**Material for the task:**
━━━━━━━━

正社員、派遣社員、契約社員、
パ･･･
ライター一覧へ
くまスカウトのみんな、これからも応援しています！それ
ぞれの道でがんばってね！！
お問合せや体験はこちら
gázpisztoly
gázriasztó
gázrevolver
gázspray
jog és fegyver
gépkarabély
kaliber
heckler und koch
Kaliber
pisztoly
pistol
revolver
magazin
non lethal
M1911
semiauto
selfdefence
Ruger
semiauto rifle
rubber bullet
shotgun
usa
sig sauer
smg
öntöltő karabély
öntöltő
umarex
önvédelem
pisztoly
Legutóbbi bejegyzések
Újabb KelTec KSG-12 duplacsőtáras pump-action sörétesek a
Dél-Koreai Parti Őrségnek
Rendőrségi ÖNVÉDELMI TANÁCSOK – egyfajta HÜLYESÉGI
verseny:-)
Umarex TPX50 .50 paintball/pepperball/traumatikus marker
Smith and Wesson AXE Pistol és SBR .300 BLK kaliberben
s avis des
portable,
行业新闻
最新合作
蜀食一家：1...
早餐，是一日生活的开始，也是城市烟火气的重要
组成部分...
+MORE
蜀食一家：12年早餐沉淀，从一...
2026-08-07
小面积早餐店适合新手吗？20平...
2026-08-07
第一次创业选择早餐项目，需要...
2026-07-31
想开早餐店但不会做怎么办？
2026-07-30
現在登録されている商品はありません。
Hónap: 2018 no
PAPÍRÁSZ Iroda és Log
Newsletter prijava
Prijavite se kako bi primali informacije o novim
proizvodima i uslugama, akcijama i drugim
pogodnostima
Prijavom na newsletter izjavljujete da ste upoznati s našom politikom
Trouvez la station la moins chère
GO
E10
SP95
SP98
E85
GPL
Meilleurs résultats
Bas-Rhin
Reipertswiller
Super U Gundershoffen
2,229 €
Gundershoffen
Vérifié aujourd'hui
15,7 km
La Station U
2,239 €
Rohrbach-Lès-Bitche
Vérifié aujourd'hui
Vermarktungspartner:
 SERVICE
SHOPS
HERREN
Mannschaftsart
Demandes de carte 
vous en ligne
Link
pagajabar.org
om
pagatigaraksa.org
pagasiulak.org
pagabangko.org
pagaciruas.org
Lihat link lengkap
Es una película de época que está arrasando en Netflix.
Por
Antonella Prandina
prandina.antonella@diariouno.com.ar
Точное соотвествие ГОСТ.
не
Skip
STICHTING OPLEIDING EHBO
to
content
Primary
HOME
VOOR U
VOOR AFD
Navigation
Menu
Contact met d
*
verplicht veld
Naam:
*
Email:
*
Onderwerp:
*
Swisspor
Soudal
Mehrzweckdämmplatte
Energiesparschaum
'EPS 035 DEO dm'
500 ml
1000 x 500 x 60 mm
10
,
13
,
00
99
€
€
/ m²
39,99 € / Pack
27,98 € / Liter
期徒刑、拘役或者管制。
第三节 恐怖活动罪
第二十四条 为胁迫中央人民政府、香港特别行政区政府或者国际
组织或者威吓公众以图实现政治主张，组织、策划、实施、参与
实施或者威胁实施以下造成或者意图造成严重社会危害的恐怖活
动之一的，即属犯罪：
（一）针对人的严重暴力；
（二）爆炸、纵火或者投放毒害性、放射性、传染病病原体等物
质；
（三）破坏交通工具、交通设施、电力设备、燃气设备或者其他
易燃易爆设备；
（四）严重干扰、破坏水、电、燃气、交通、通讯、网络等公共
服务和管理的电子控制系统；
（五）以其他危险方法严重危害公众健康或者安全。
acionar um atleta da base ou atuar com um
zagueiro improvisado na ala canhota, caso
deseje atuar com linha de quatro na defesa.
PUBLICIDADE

━━━━━━━━

**Activity:** Please copy out every one of the lines above, character for character.

**Response box:**
正社員、派遣社員、契約社員、
パ･･･
ライター一覧へ
くまスカウトのみんな、これからも応援しています！それ
ぞれの道でがんばってね！！
お問合せや体験はこちら
gázpisztoly
gázriasztó
gázrevolver
gázspray
jog és fegyver
gépkarabély
kaliber
heckler und koch
Kaliber
pisztoly
pistol
revolver
magazin
non lethal
M1911
semiauto
selfdefence
Ruger
semiauto rifle
rubber bullet
shotgun
usa
sig sauer
smg
öntöltő karabély
öntöltő
umarex
önvédelem
pisztoly
Legutóbbi bejegyzések
Újabb KelTec KSG-12 duplacsőtáras pump-action sörétesek a
Dél-Koreai Parti Őrségnek
Rendőrségi ÖNVÉDELMI TANÁCSOK – egyfajta HÜLYESÉGI
verseny:-)
Umarex TPX50 .50 paintball/pepperball/traumatikus marker
Smith and Wesson AXE Pistol és SBR .300 BLK kaliberben
s avis des
portable,
行业新闻
最新合作
蜀食一家：1...
早餐，是一日生活的开始，也是城市烟火气的重要
组成部分...
+MORE
蜀食一家：12年早餐沉淀，从一...
2026-08-07
小面积早餐店适合新手吗？20平...
2026-08-07
第一次创业选择早餐项目，需要...
2026-07-31
想开早餐店但不会做怎么办？
2026-07-30
現在登録されている商品はありません。
Hónap: 2018 no
PAPÍRÁSZ Iroda és Log
Newsletter prijava
Prijavite se kako bi primali informacije o novim
proizvodima i uslugama, akcijama i drugim
pogodnostima
Prijavom na newsletter izjavljujete da ste upoznati s našom politikom
Trouvez la station la moins chère
GO
E10
SP95
SP98
E85
GPL
Meilleurs résultats
Bas-Rhin
Reipertswiller
Super U Gundershoffen
2,229 €
Gundershoffen
Vérifié aujourd'hui
15,7 km
La Station U
2,239 €
Rohrbach-Lès-Bitche
Vérifié aujourd'hui
Vermarktungspartner:
 SERVICE
SHOPS
HERREN
Mannschaftsart
Demandes de carte 
vous en ligne
Link
pagajabar.org
om
pagatigaraksa.org
pagasiulak.org
pagabangko.org
pagaciruas.org
Lihat link lengkap
Es una película de época que está arrasando en Netflix.
Por
Antonella Prandina
prandina.antonella@diariouno.com.ar
Точное соотвествие ГОСТ.
не
Skip
STICHTING OPLEIDING EHBO
to
content
Primary
HOME
VOOR U
VOOR AFD
Navigation
Menu
Contact met d
*
verplicht veld
Naam:
*
Email:
*
Onderwerp:
*
Swisspor
Soudal
Mehrzweckdämmplatte
Energiesparschaum
'EPS 035 DEO dm'
500 ml
1000 x 500 x 60 mm
10
,
13
,
00
99
€
€
/ m²
39,99 € / Pack
27,98 € / Liter
期徒刑、拘役或者管制。
第三节 恐怖活动罪
第二十四条 为胁迫中央人民政府、香港特别行政区政府或者国际
组织或者威吓公众以图实现政治主张，组织、策划、实施、参与
实施或者威胁实施以下造成或者意图造成严重社会危害的恐怖活
动之一的，即属犯罪：
（一）针对人的严重暴力；
（二）爆炸、纵火或者投放毒害性、放射性、传染病病原体等物
质；
（三）破坏交通工具、交通设施、电力设备、燃气设备或者其他
易燃易爆设备；
（四）严重干扰、破坏水、电、燃气、交通、通讯、网络等公共
服务和管理的电子控制系统；
（五）以其他危险方法严重危害公众健康或者安全。
acionar um atleta da base ou atuar com um
zagueiro improvisado na ala canhota, caso
deseje atuar com linha de quatro na defesa.
PUBLICIDADE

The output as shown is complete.